なので、ここからは完全に仮の話になるが、もし、ヨセフがイエス様の公生涯前に天に召されていたとするなら、冒頭の預言の成就を見ないまま地上生涯を終えたことになる。
すなわち、イエス様のメシヤとしての働きを見ないままで生涯を閉じたのである。
その場合のヨセフの信仰はどうだったのだろう。
イエスがヨセフの大工の仕事を手伝っていたというなら、父としてはどんな気持ちだったのだろうか。
わが息子は大工仕事は覚えているが、メシヤとしての働きをする兆候は一向に見られないな、などと思ったこともあったのではないか。
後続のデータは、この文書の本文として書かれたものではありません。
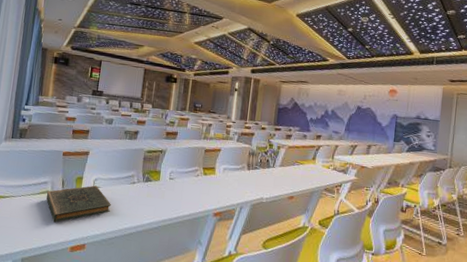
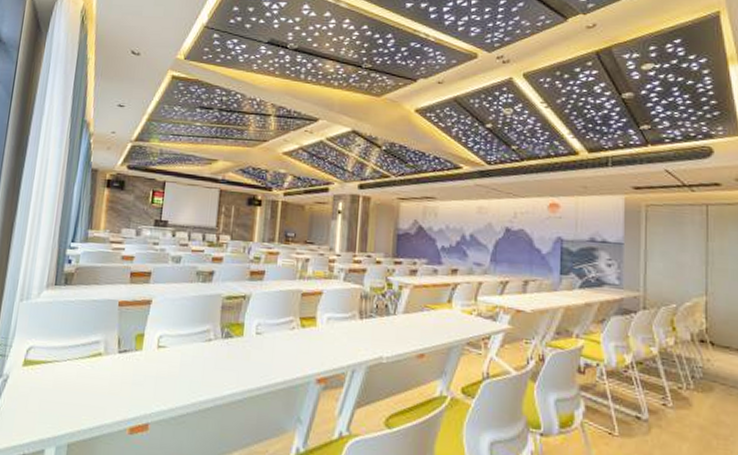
book: present [46,185,112,223] -> none [97,344,182,395]

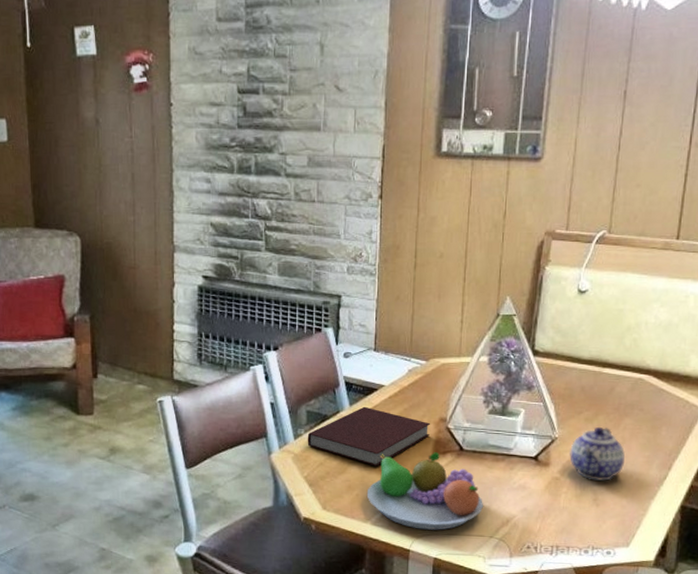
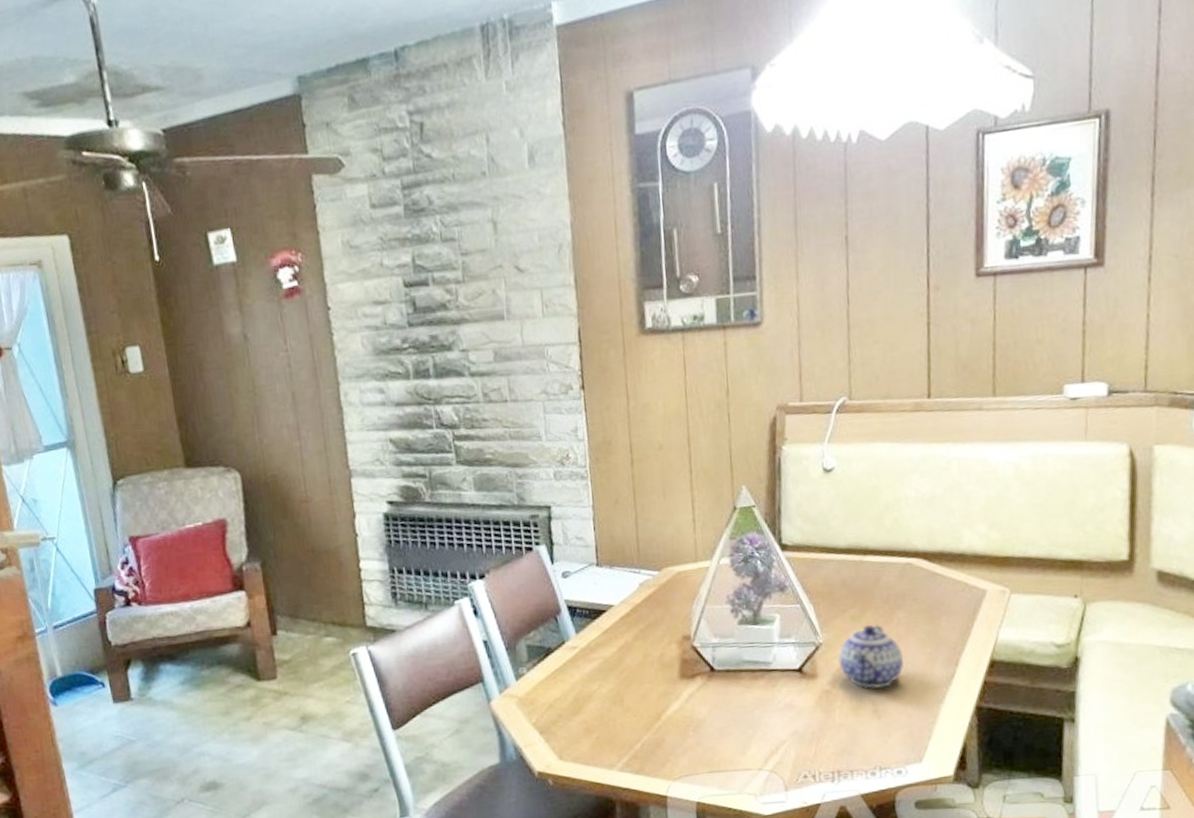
notebook: present [307,406,431,466] -> none [530,632,673,702]
fruit bowl: present [366,452,483,530] -> none [608,676,746,770]

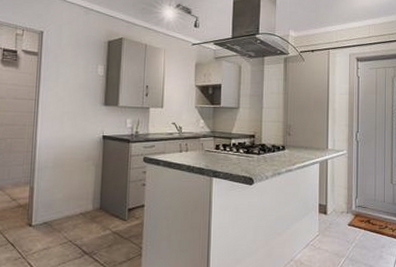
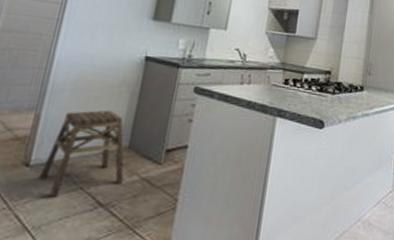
stool: none [39,180,100,250] -> present [38,109,124,199]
しかし、これについても、都度、御使いの預言、<この方こそ、ご自分の民を罪から救ってくださる方です>を思い起こし、信仰を新にし続けたのではないだろうか。

私たちも同じである。
ヨセフはイエス様の初臨の働きを見たのか見なかったのかわからないが、私たちはイエス様の再臨の働きを見るのか見ないのかわからないのである。
私たちも堅く信じなければならない。
黙示録に描かれているイエス様の再臨の働きを。
今度は天地に火のバプテスマを起こすために来られるのである。
イエス様を信じる者は天に引き上げられ、そうでない者はそうでないところに行く。
このことを堅く心に留め、イエスを信じる者の天国の保証を感謝しつつ、残された地上生涯を精一杯歩みたいものである。